=== Records provided ===

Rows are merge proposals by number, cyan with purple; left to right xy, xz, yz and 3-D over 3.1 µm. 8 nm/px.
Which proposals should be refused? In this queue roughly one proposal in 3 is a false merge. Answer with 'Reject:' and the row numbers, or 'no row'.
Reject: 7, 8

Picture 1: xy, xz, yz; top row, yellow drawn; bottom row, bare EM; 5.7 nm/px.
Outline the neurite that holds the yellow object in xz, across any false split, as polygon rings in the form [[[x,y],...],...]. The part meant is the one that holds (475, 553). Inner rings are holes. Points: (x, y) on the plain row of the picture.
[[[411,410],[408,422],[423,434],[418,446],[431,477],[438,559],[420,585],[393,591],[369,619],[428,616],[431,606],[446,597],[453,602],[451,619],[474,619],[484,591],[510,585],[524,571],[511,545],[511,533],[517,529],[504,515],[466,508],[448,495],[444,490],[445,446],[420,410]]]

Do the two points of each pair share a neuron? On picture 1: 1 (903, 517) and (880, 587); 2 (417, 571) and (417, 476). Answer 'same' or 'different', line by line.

===
=== Records provided ===

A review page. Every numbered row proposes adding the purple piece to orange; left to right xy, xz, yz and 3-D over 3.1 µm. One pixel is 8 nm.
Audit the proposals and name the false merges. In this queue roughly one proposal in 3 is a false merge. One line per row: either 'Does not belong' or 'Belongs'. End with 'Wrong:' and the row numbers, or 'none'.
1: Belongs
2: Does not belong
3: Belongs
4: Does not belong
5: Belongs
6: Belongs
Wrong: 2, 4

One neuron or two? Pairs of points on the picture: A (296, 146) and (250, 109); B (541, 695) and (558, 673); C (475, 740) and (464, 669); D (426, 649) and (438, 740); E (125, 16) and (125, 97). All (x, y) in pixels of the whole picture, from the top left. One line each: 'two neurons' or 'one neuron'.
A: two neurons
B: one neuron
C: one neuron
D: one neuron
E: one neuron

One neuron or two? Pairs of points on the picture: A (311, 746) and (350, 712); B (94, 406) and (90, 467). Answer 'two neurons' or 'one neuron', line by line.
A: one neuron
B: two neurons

===
=== Records provided ===

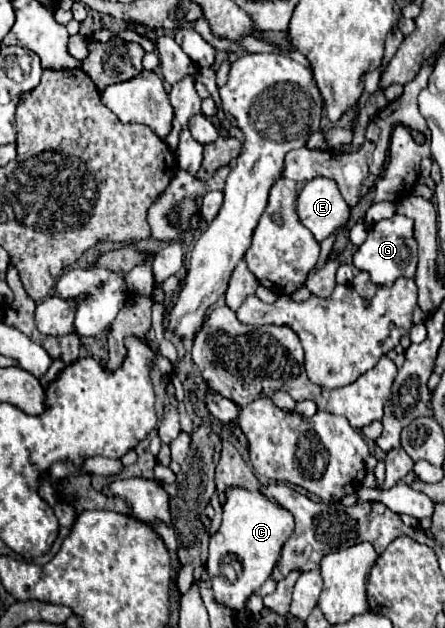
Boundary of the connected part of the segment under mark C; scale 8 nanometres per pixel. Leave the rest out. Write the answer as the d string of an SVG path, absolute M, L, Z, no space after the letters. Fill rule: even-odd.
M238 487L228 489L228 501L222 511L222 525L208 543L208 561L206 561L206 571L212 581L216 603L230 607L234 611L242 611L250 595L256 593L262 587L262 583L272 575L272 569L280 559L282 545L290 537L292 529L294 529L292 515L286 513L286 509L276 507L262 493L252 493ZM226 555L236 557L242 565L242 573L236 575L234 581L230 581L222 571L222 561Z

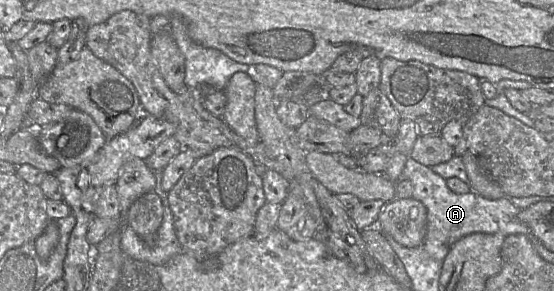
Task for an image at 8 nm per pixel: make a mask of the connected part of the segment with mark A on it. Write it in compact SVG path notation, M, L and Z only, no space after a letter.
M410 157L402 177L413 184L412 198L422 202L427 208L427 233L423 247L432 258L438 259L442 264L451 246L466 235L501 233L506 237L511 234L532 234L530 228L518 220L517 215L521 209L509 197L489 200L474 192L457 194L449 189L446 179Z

===

From the records, copy out each line that includes the string "purple".

Problem solution
Rows are merge proposals by number, cyan with purple; left to right xy, xz, yz and 3-D over 3.1 µm. 8 nm/px.
A review page. Every numbered row proposes adding the purple piece to orange; left to right xy, xz, yz and 3-D over 3.1 µm. One pixel is 8 nm.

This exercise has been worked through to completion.